▸ **Aim**
Repeat all entries exactly.

▸ **Data lines**
※
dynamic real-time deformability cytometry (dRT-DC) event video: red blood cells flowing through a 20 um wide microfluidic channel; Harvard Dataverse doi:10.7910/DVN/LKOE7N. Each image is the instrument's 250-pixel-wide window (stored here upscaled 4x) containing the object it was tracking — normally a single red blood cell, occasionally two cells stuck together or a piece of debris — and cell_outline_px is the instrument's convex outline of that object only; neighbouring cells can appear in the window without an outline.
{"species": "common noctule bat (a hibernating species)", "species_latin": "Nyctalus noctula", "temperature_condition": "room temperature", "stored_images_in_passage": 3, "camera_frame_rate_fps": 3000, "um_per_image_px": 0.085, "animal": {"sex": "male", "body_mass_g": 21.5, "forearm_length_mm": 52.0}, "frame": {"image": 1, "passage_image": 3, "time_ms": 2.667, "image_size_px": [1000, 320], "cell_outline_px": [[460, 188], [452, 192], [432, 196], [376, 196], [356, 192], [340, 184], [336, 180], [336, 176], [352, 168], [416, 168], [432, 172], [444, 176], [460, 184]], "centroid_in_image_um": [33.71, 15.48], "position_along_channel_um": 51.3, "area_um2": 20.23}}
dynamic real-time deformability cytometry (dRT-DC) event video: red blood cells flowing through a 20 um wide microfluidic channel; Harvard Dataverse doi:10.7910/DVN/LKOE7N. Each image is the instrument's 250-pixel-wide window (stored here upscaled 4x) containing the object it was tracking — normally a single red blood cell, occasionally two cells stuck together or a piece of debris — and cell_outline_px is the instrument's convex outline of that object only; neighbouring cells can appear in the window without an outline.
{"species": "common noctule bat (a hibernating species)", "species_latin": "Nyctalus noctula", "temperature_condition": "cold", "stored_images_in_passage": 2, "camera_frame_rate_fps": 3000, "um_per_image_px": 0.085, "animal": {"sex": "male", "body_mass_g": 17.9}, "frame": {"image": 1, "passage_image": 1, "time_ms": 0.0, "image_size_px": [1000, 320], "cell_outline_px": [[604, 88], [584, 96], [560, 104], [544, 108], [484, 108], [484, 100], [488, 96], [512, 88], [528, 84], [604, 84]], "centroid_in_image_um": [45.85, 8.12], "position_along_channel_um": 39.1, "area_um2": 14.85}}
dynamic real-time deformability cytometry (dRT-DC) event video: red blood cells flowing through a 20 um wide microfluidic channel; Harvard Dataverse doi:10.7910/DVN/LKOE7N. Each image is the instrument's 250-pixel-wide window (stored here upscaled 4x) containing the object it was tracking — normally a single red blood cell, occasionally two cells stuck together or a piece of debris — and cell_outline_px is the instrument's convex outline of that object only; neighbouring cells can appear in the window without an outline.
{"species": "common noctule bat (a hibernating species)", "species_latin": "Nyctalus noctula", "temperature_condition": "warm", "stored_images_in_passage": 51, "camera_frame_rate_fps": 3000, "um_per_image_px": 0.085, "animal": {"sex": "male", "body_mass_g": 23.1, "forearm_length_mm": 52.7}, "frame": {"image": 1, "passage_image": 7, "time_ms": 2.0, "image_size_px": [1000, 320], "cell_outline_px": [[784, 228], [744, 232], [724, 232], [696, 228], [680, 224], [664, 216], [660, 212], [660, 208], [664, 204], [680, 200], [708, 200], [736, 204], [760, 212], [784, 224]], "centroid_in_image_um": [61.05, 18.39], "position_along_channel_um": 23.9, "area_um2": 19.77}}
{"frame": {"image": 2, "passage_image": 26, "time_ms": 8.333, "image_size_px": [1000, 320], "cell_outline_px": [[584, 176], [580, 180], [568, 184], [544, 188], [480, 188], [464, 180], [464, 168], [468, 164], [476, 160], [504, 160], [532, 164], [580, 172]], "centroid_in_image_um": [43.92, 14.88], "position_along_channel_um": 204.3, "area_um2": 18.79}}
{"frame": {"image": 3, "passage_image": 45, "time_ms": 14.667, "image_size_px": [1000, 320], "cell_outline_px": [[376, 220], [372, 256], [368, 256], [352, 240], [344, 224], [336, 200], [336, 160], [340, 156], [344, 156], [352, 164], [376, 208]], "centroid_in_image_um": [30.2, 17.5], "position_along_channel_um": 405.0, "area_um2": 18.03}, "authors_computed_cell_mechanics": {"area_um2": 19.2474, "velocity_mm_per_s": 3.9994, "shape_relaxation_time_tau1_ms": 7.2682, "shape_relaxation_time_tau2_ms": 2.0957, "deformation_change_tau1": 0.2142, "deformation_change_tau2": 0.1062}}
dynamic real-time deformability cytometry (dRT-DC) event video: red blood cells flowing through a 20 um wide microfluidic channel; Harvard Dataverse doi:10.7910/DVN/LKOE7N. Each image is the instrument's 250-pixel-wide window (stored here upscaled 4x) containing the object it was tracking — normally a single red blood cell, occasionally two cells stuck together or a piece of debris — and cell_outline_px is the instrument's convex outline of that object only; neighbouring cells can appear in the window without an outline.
※
▸ **The answer**
dynamic real-time deformability cytometry (dRT-DC) event video: red blood cells flowing through a 20 um wide microfluidic channel; Harvard Dataverse doi:10.7910/DVN/LKOE7N. Each image is the instrument's 250-pixel-wide window (stored here upscaled 4x) containing the object it was tracking — normally a single red blood cell, occasionally two cells stuck together or a piece of debris — and cell_outline_px is the instrument's convex outline of that object only; neighbouring cells can appear in the window without an outline.
{"species": "common noctule bat (a hibernating species)", "species_latin": "Nyctalus noctula", "temperature_condition": "room temperature", "stored_images_in_passage": 3, "camera_frame_rate_fps": 3000, "um_per_image_px": 0.085, "animal": {"sex": "male", "body_mass_g": 21.5, "forearm_length_mm": 52.0}, "frame": {"image": 1, "passage_image": 3, "time_ms": 2.667, "image_size_px": [1000, 320], "cell_outline_px": [[460, 188], [452, 192], [432, 196], [376, 196], [356, 192], [340, 184], [336, 180], [336, 176], [352, 168], [416, 168], [432, 172], [444, 176], [460, 184]], "centroid_in_image_um": [33.71, 15.48], "position_along_channel_um": 51.3, "area_um2": 20.23}}
dynamic real-time deformability cytometry (dRT-DC) event video: red blood cells flowing through a 20 um wide microfluidic channel; Harvard Dataverse doi:10.7910/DVN/LKOE7N. Each image is the instrument's 250-pixel-wide window (stored here upscaled 4x) containing the object it was tracking — normally a single red blood cell, occasionally two cells stuck together or a piece of debris — and cell_outline_px is the instrument's convex outline of that object only; neighbouring cells can appear in the window without an outline.
{"species": "common noctule bat (a hibernating species)", "species_latin": "Nyctalus noctula", "temperature_condition": "cold", "stored_images_in_passage": 2, "camera_frame_rate_fps": 3000, "um_per_image_px": 0.085, "animal": {"sex": "male", "body_mass_g": 17.9}, "frame": {"image": 1, "passage_image": 1, "time_ms": 0.0, "image_size_px": [1000, 320], "cell_outline_px": [[604, 88], [584, 96], [560, 104], [544, 108], [484, 108], [484, 100], [488, 96], [512, 88], [528, 84], [604, 84]], "centroid_in_image_um": [45.85, 8.12], "position_along_channel_um": 39.1, "area_um2": 14.85}}
dynamic real-time deformability cytometry (dRT-DC) event video: red blood cells flowing through a 20 um wide microfluidic channel; Harvard Dataverse doi:10.7910/DVN/LKOE7N. Each image is the instrument's 250-pixel-wide window (stored here upscaled 4x) containing the object it was tracking — normally a single red blood cell, occasionally two cells stuck together or a piece of debris — and cell_outline_px is the instrument's convex outline of that object only; neighbouring cells can appear in the window without an outline.
{"species": "common noctule bat (a hibernating species)", "species_latin": "Nyctalus noctula", "temperature_condition": "warm", "stored_images_in_passage": 51, "camera_frame_rate_fps": 3000, "um_per_image_px": 0.085, "animal": {"sex": "male", "body_mass_g": 23.1, "forearm_length_mm": 52.7}, "frame": {"image": 1, "passage_image": 7, "time_ms": 2.0, "image_size_px": [1000, 320], "cell_outline_px": [[784, 228], [744, 232], [724, 232], [696, 228], [680, 224], [664, 216], [660, 212], [660, 208], [664, 204], [680, 200], [708, 200], [736, 204], [760, 212], [784, 224]], "centroid_in_image_um": [61.05, 18.39], "position_along_channel_um": 23.9, "area_um2": 19.77}}
{"frame": {"image": 2, "passage_image": 26, "time_ms": 8.333, "image_size_px": [1000, 320], "cell_outline_px": [[584, 176], [580, 180], [568, 184], [544, 188], [480, 188], [464, 180], [464, 168], [468, 164], [476, 160], [504, 160], [532, 164], [580, 172]], "centroid_in_image_um": [43.92, 14.88], "position_along_channel_um": 204.3, "area_um2": 18.79}}
{"frame": {"image": 3, "passage_image": 45, "time_ms": 14.667, "image_size_px": [1000, 320], "cell_outline_px": [[376, 220], [372, 256], [368, 256], [352, 240], [344, 224], [336, 200], [336, 160], [340, 156], [344, 156], [352, 164], [376, 208]], "centroid_in_image_um": [30.2, 17.5], "position_along_channel_um": 405.0, "area_um2": 18.03}, "authors_computed_cell_mechanics": {"area_um2": 19.2474, "velocity_mm_per_s": 3.9994, "shape_relaxation_time_tau1_ms": 7.2682, "shape_relaxation_time_tau2_ms": 2.0957, "deformation_change_tau1": 0.2142, "deformation_change_tau2": 0.1062}}
dynamic real-time deformability cytometry (dRT-DC) event video: red blood cells flowing through a 20 um wide microfluidic channel; Harvard Dataverse doi:10.7910/DVN/LKOE7N. Each image is the instrument's 250-pixel-wide window (stored here upscaled 4x) containing the object it was tracking — normally a single red blood cell, occasionally two cells stuck together or a piece of debris — and cell_outline_px is the instrument's convex outline of that object only; neighbouring cells can appear in the window without an outline.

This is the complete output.